Trinica tilted her head. 'I didn't feel quite so vengeful after I heard his offer,' she said. 'Everyone has a price. He exceeded mine.' When Frey kept on looking at her, she waved him away. 'Don't act hurt, Darian. You'd have done the same. You know as well as I do that your intentions weren't half as noble as you pretended. As soon as you got your hands on that sphere, you were going to sell it to the highest bidder. Your thousands will die wouldn't be quite so important, weighed against a fortune.'

He laughed bitterly. Laughed because she was so, so wrong. All this time, she'd never even believed him. She thought he was chasing the sphere for his own profit. But for once, on this matter, he knew his own mind absolutely. No amount of money was that important. That was a line he wouldn't cross. Whatever she thought, he had enough honour for that.

Besides, he could have had ridiculous wealth twice over, first with her and then with Amalicia. The easy path. But both times he'd turned it down. Whatever the hole in his life was, filling it with money wasn't enough.

'I don't know how many times I've got to tell you, Trinica,' he said. 'You don't know me half as well as you think. You might have a price. I don't.'

At that, he saw the first flicker of uncertainty on her face. The smallest fracture in her surety.

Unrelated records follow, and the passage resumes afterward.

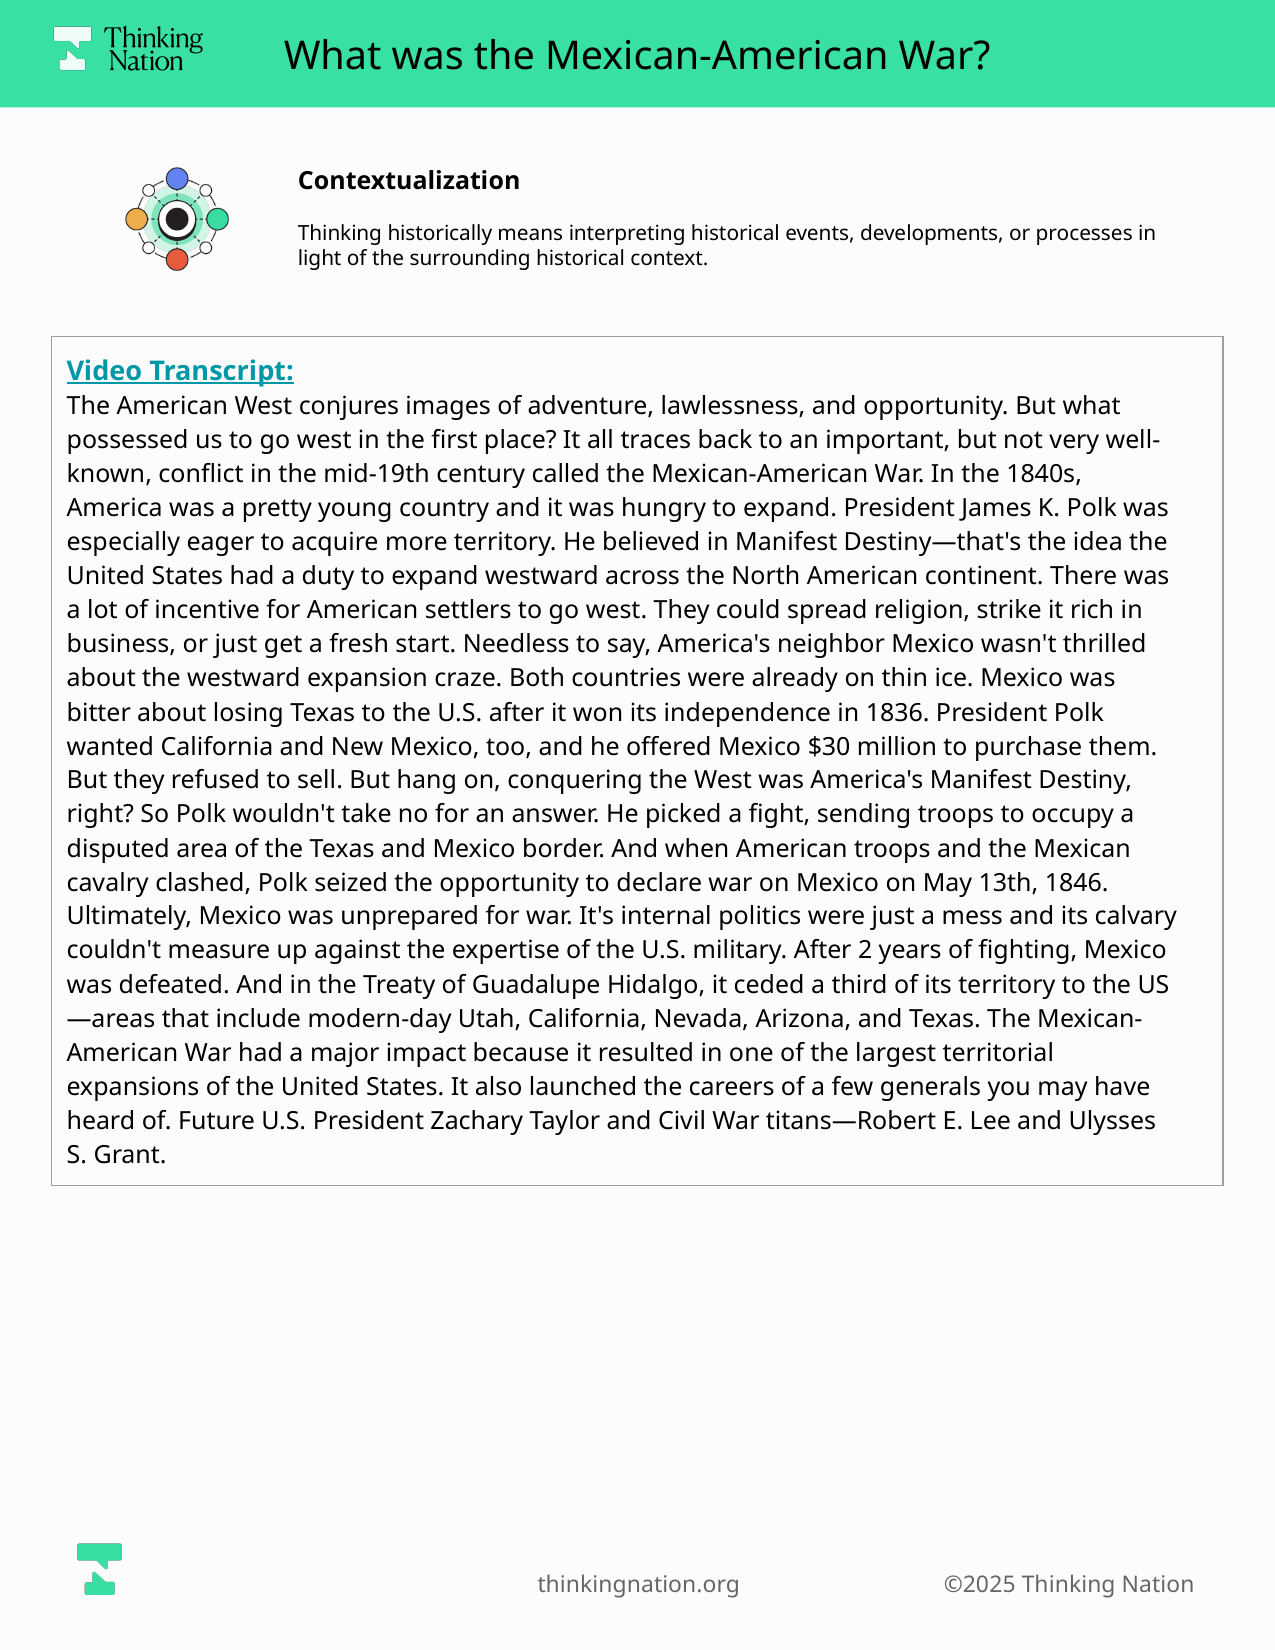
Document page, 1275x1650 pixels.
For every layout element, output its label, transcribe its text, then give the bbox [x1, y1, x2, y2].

text_box thinkingnation.org [488, 1553, 790, 1605]
text_box What was the Mexican-American War? [0, 0, 1275, 108]
table_header Video Transcript: The American West conjures images of adventure, lawlessness, and opportunity. But what possessed us to go west in the first place? It all traces back to an important, but not very well-known, conflict in the mid-19th century called the Mexican-American War. In the 1840s, America was a pretty young country and it was hungry to expand. President James K. Polk was especially eager to acquire more territory. He believed in Manifest Destiny—that's the idea the United States had a duty to expand westward across the North American continent. There was a lot of incentive for American settlers to go west. They could spread religion, strike it rich in business, or just get a fresh start. Needless to say, America's neighbor Mexico wasn't thrilled about the westward expansion craze. Both countries were already on thin ice. Mexico was bitter about losing Texas to the U.S. after it won its independence in 1836. President Polk wanted California and New Mexico, too, and he offered Mexico $30 million to purchase them. But they refused to sell. But hang on, conquering the West was America's Manifest Destiny, right? So Polk wouldn't take no for an answer. He picked a fight, sending troops to occupy a disputed area of the Texas and Mexico border. And when American troops and the Mexican cavalry clashed, Polk seized the opportunity to declare war on Mexico on May 13th, 1846. Ultimately, Mexico was unprepared for war. It's internal politics were just a mess and its calvary couldn't measure up against the expertise of the U.S. military. After 2 years of fighting, Mexico was defeated. And in the Treaty of Guadalupe Hidalgo, it ceded a third of its territory to the US—areas that include modern-day Utah, California, Nevada, Arizona, and Texas. The Mexican-American War had a major impact because it resulted in one of the largest territorial expansions of the United States. It also launched the careers of a few generals you may have heard of. Future U.S. President Zachary Taylor and Civil War titans—Robert E. Lee and Ulysses S. Grant. [52, 337, 1222, 1185]
picture [36, 12, 208, 84]
picture [109, 151, 246, 287]
picture [63, 1533, 135, 1605]
text_box Contextualization Thinking historically means interpreting historical events, developments, or processes in light of the surrounding historical context. [278, 145, 1210, 281]
text_box ©2025 Thinking Nation [909, 1553, 1211, 1605]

Good, he thought bitterly. I hope it hurts, damn you. I hope you take it to your grave, and I hope you end up there real soon. I trusted you. But I reckon you don't know what trust is any more.

Grist pointed to Jez. 'Take her,' he told his men. 'The Captain too. Everyone else, lock 'em up down below.'

Jez and Frey were pulled out of the group. 'Hey! She's just a navvie! What do you want with her?' he demanded.

The end of Grist's cigar glowed. 'She's the reason you're here, Captain Frey. See, I need a Mane. And it just so happens you've got one on your crew. Now ain't that a twist?'

Thirty-Four

A Genuine Piece Of History — All Is Revealed — Crake And The Pocket Watch — Feline Suspicions — Jez Has To Choose

Jez stared at Frey's back as they were marched into the depths of the hangar at gunpoint. Grist and Crattle accompanied them, along with several of the Storm Dog's crew. Trinica came, too. Perhaps she wanted to enjoy the fruits of her treachery.

The Cap'n walked with slumped shoulders, crushed by Trinica's betrayal. He tried to conceal his pain, but it showed anyway. He'd put every ounce of his faith in that woman, and she'd let him down. Even before the Cap'n had confessed to them that he had a history with Trinica, she'd seen the connection between them. She'd sensed the depth of feeling he carried.

And Trinica? What did she feel? Nothing at all, it seemed. Nothing at all.

Damn it, Cap'n. You're a good man, but you make the worst choices.

It occurred to her that she should be worrying about herself, rather than the Cap'n. It was her that Grist was interested in, not Frey. Because she was a Mane. She wasn't sure why that was important to their enemy, and she wasn't keen on finding out.

But she'd never known the Cap'n so defeated. It hurt her to see him diminished that way.